DIRECTIVE: Each line below should be repeated exactly as written, with no pictures carried over.

INFORMATION SHOWN:

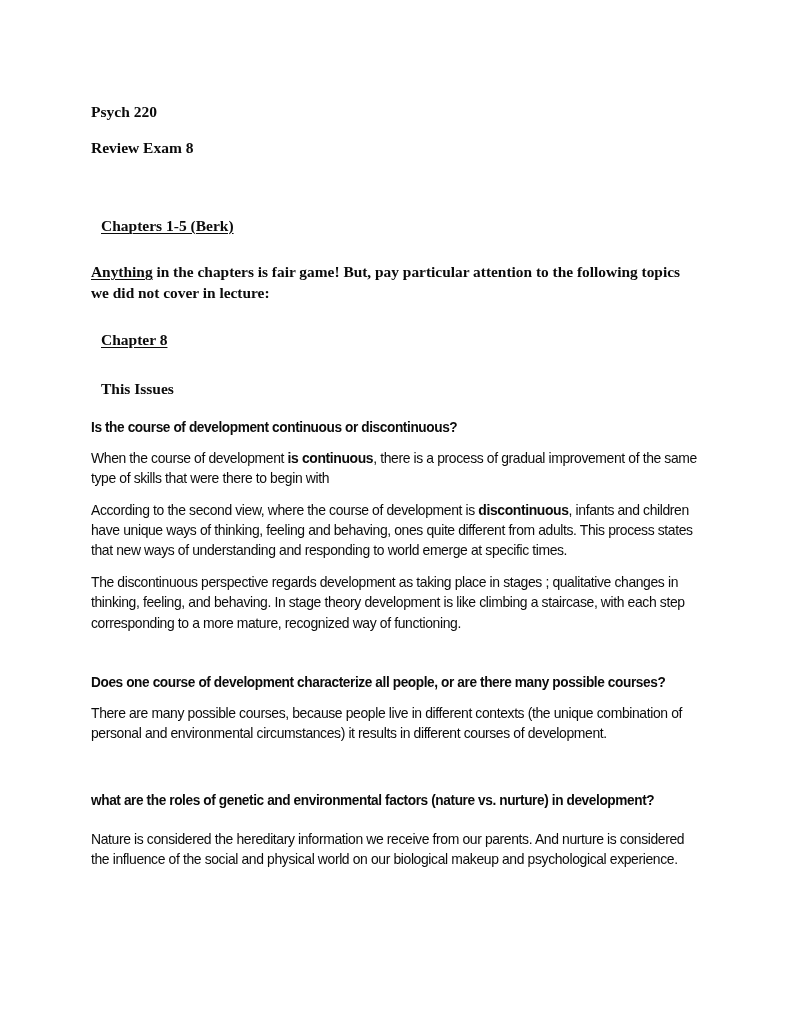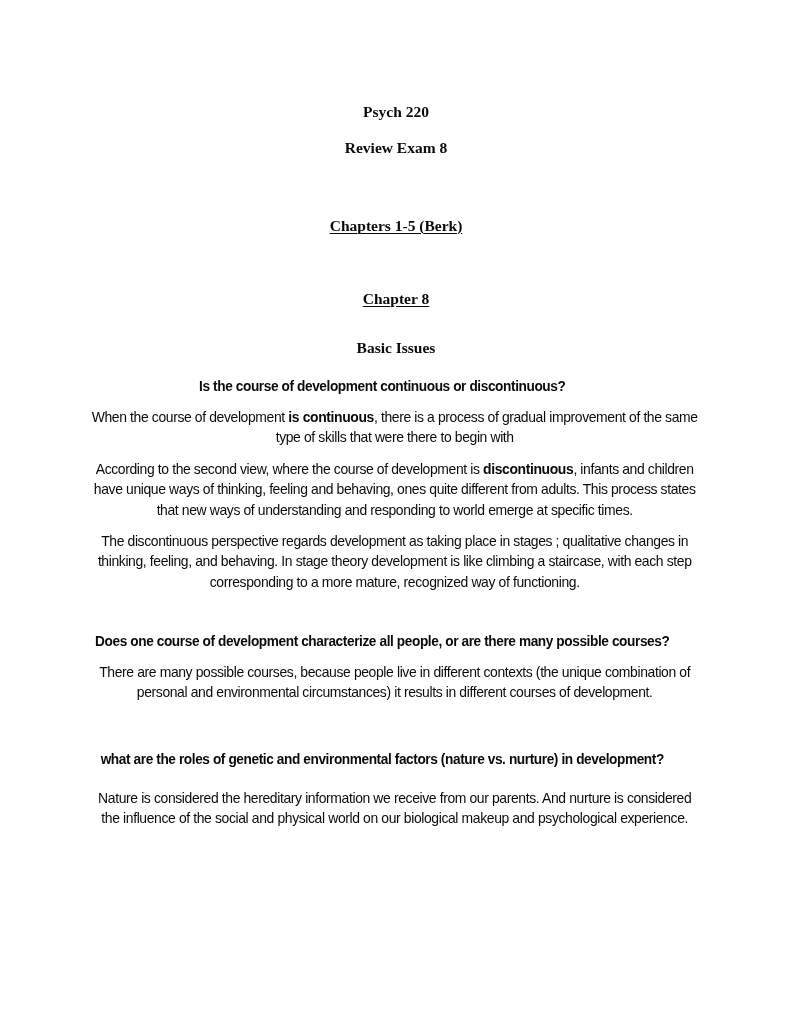--- a/index.html
+++ b/index.html
@@ -23,7 +23,6 @@
     top: 104px;
     width: 610px;
     color: #0b0b0b;
-    text-align: center;
   }
   .hdr-line {
     font-family: "Liberation Serif", "DejaVu Serif", serif;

ANSWER SPACE:
--- a/index.html
+++ b/index.html
@@ -23,7 +23,6 @@
     top: 104px;
     width: 610px;
     color: #0b0b0b;
-    text-align: center;
   }
   .hdr-line {
     font-family: "Liberation Serif", "DejaVu Serif", serif;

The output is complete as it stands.